When the Beige Book Sentiment Index is compared with the growth rate of the Philadelphia Fed’s Coincident Economic Activity Index, the two measures tend to move in a similar direction. Periods of stronger sentiment are generally associated with stronger underlying economic conditions, whereas weaker sentiment coincides with slower growth. This alignment indicates that qualitative business narratives contain timely information about economic momentum—an insight that is particularly valuable during periods when official statistics are delayed or unavailable, as in the current government shutdown.

As the graph above shows, the sentiment index has softened. The background for this decline becomes clearer when viewed alongside the TF-IDF results, which are accessible through the hover labels in the plot. In particular, the decline in May 2025 stands out. The most prominent negative terms for that month— “demand,” “uncertain,” and “tariff”—indicate increasing concerns about slowing demand and uncertainty related to trade policy.

A similar pattern is visible in November 2025, where negative sentences again emphasize “demand” and “uncertain.” This persistence indicates that caution among businesses has not eased and that uncertainty remains a major factor shaping economic expectations. In addition, “labor” appears as an important negative term. Given the Federal Reserve’s dual mandate of maximum employment and stable prices, the emergence of “labor” as a source of concern carries meaningful implications for monetary policy, as discussed in the next section.
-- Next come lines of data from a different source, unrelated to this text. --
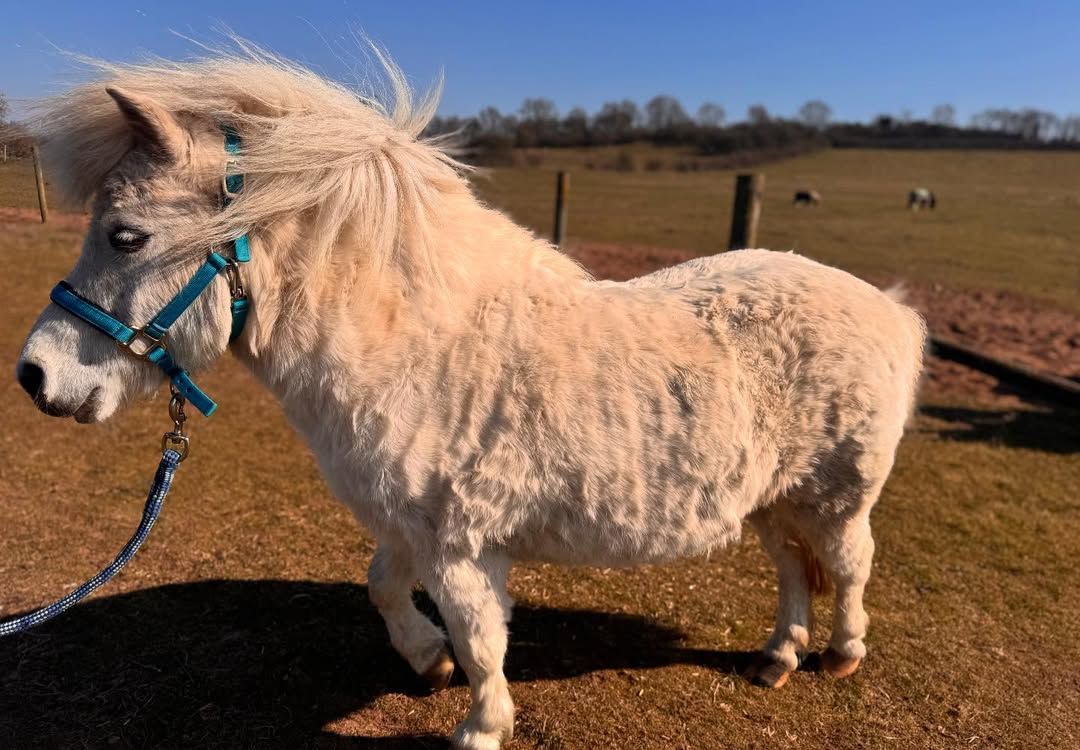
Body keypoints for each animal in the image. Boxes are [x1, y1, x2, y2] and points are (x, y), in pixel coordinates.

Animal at [15, 47, 926, 750]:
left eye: (125, 235)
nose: (34, 376)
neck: (419, 348)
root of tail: (891, 308)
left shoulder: (460, 544)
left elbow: (483, 639)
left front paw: (481, 725)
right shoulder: (407, 524)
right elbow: (387, 591)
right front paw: (427, 662)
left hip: (837, 495)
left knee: (850, 565)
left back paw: (840, 653)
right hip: (773, 497)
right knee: (794, 570)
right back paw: (778, 656)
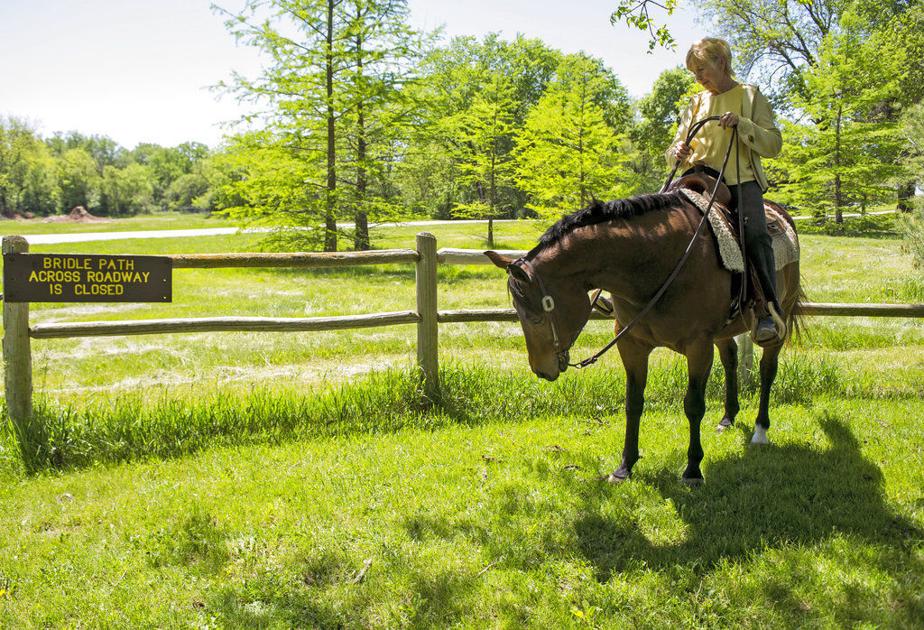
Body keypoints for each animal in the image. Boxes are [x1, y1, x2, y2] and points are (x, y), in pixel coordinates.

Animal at [485, 184, 802, 485]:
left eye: (536, 315)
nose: (541, 369)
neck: (658, 263)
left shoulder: (699, 345)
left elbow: (693, 405)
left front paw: (692, 469)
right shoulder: (631, 343)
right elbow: (633, 402)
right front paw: (625, 466)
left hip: (780, 316)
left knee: (767, 369)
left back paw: (760, 429)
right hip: (723, 331)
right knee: (731, 360)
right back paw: (728, 417)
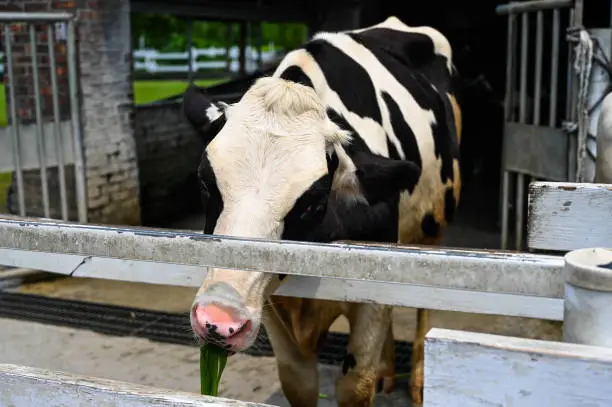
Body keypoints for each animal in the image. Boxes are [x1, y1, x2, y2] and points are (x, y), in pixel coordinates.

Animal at [184, 16, 462, 407]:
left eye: (314, 203)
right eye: (205, 185)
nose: (219, 322)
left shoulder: (372, 298)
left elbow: (356, 384)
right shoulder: (273, 303)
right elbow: (298, 381)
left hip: (434, 228)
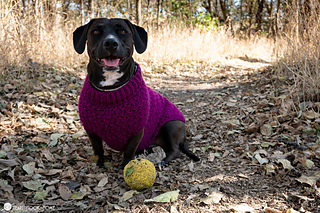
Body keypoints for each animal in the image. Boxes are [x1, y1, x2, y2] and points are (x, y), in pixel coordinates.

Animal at [72, 18, 200, 167]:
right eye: (96, 31)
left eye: (123, 31)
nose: (111, 43)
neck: (110, 91)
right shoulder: (91, 129)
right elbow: (98, 149)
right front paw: (99, 163)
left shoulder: (136, 130)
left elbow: (129, 151)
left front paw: (126, 166)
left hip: (171, 125)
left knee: (175, 151)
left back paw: (162, 161)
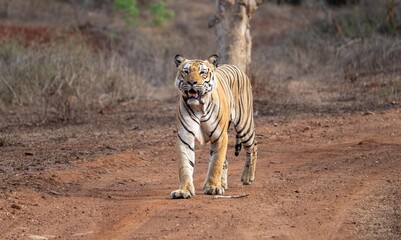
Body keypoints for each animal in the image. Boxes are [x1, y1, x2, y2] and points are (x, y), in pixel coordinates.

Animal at [169, 54, 256, 199]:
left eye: (202, 72)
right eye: (186, 71)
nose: (191, 82)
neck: (199, 106)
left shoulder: (220, 136)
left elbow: (216, 162)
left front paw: (213, 188)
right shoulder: (184, 137)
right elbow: (185, 165)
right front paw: (183, 190)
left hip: (244, 125)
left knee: (253, 148)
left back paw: (248, 177)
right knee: (226, 161)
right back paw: (223, 183)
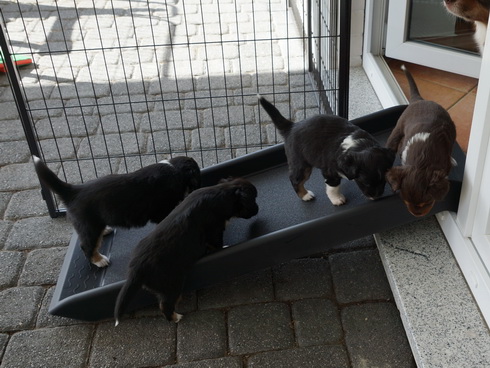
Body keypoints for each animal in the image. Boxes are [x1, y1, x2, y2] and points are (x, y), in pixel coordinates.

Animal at [33, 155, 200, 268]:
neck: (174, 170)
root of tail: (74, 191)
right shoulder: (162, 211)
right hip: (90, 225)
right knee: (86, 246)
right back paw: (99, 260)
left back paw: (105, 231)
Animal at [114, 178, 260, 324]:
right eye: (253, 199)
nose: (258, 210)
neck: (224, 191)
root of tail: (135, 269)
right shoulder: (215, 229)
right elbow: (217, 243)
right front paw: (224, 247)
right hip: (171, 284)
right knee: (165, 305)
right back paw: (175, 317)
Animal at [258, 96, 396, 206]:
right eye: (366, 183)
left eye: (384, 180)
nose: (377, 197)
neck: (360, 145)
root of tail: (291, 127)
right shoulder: (330, 170)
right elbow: (333, 186)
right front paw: (337, 199)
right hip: (301, 164)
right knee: (295, 179)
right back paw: (305, 195)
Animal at [384, 65, 458, 216]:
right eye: (406, 202)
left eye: (427, 203)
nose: (416, 214)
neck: (421, 163)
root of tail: (419, 99)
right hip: (399, 126)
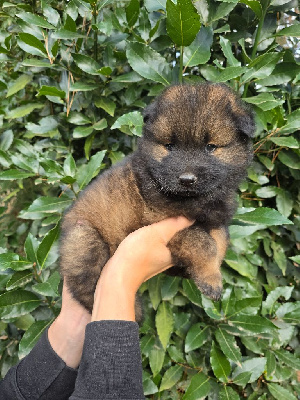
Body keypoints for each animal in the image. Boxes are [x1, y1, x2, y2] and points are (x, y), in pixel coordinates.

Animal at [59, 83, 254, 314]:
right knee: (87, 286)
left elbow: (221, 240)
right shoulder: (164, 221)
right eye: (169, 146)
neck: (195, 199)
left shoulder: (215, 218)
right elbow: (203, 242)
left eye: (210, 147)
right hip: (84, 238)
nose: (186, 179)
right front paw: (211, 280)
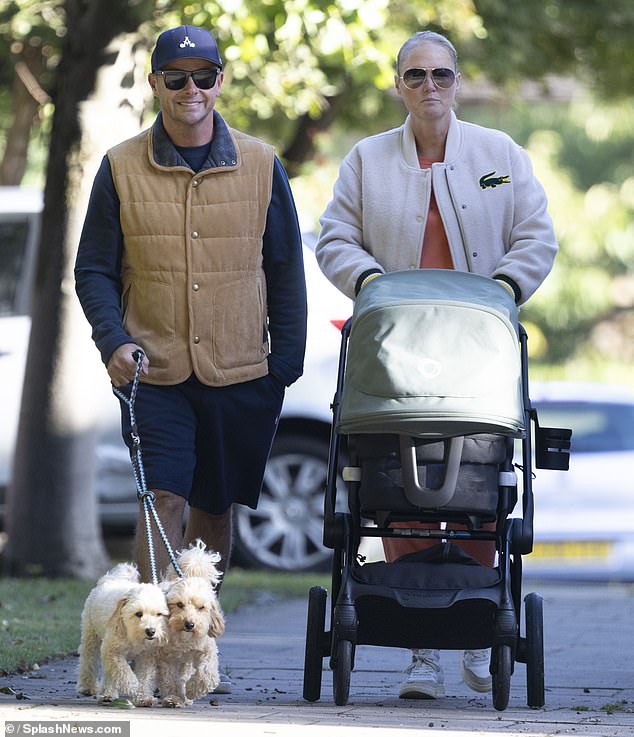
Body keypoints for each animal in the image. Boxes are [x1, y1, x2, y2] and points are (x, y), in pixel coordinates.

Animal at [77, 560, 168, 704]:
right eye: (138, 614)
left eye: (159, 614)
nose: (151, 631)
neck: (133, 635)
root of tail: (110, 578)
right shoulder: (113, 651)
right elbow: (124, 672)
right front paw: (134, 687)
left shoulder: (146, 656)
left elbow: (144, 677)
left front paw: (143, 696)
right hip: (91, 635)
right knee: (88, 660)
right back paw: (89, 687)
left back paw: (107, 693)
## 6. Policy Implications and Conclusion
For monetary policymakers, a decline in Beige Book sentiment driven by weakening demand and heightened uncertainty provides an early signal of economic slowing. Such developments strengthen the case for policy easing. As noted above, concerns about the labor market are particularly important. When negative terms related to “labor” appear alongside broader signs of weakening demand, they suggest that the Federal Reserve’s goal of maximum employment may be at risk, creating a strong signal in favor of lowering interest rates. Indeed, the Federal Reserve has recently decided to cut rates, consistent with the deterioration in sentiment documented in the Beige Book.
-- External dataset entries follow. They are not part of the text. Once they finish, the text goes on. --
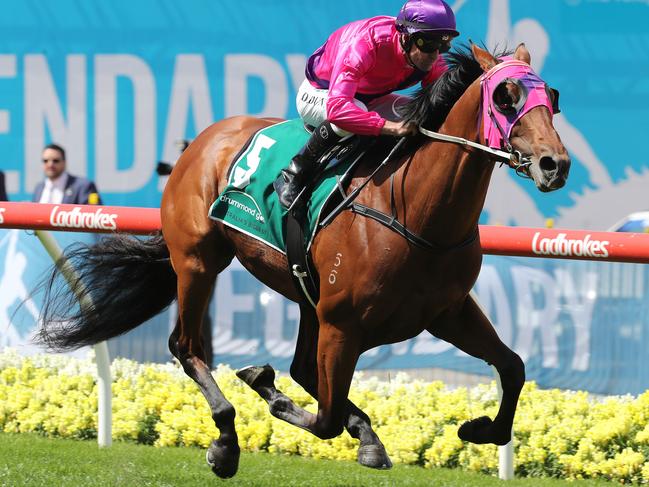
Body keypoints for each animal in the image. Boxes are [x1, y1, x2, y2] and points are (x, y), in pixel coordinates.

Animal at [38, 43, 568, 478]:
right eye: (505, 97)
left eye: (553, 96)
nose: (554, 164)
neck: (414, 210)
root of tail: (203, 139)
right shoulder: (343, 324)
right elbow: (325, 419)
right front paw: (267, 390)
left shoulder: (447, 311)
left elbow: (513, 367)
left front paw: (478, 429)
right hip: (197, 261)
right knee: (186, 347)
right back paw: (226, 443)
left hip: (303, 293)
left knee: (300, 369)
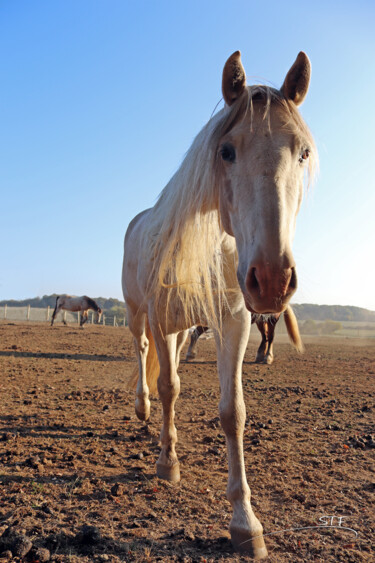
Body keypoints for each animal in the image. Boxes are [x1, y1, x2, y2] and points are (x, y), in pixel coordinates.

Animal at [122, 51, 318, 560]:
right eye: (226, 151)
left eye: (303, 152)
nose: (272, 277)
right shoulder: (162, 321)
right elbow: (169, 386)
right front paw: (167, 463)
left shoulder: (235, 322)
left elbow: (233, 413)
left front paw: (245, 521)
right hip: (138, 315)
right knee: (143, 355)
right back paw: (143, 411)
For fiscal policymakers, the economic themes revealed through the TF-IDF analysis are especially valuable because fiscal policy, unlike monetary policy, can be targeted toward specific sectors or groups. For example, if “tariff” appears as a prominent negative term, this indicates that importers facing higher input costs and consumers affected by price pass-through may require targeted relief. In addition, the TF-IDF results for November 2025 show manufacturing among the positive keywords, suggesting that this sector remains relatively resilient. In such circumstances, the analysis also helps clarify how to finance targeted support. If manufacturing is performing comparatively well while importers and consumers are under strain, redistributing income from the stronger sector to those more adversely affected may represent an appropriate fiscal strategy.
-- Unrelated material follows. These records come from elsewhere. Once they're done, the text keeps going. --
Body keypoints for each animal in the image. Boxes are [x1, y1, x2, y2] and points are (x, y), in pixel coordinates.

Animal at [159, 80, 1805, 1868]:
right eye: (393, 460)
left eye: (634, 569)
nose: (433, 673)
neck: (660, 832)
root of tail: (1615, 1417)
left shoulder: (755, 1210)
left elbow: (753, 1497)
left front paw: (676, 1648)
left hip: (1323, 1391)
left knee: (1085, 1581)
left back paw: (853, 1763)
In conclusion, this project demonstrates that the Federal Reserve’s qualitative Beige Book can be transformed into a useful numerical indicator through sentence-level sentiment analysis. The resulting index aligns with real economic activity, and the TF-IDF results help reveal the economic themes that drive month-to-month shifts in sentiment. Together, these methods show that narrative economic information—often viewed as anecdotal or subjective—can be converted into data that meaningfully informs monetary and fiscal decision-making.

Several extensions could further enhance the value of this approach. Applying the same methodology at the district level could highlight regional strengths and challenges, enabling not only the Federal Reserve and federal policymakers but also state and local governments to incorporate these insights into their policy processes. Although the smaller volume of text in district-level reports may increase the volatility of sentiment indices, this limitation could be mitigated by using FinBERT, a language model trained specifically on financial and economic text. While VADER was used in this project for its speed and low computational cost, FinBERT may offer more accurate and less volatile sentiment classification, especially when GPU-based parallel processing is available. With such refinements, the Beige Book could become an even more powerful quantitative resource for real-time economic monitoring and policy design.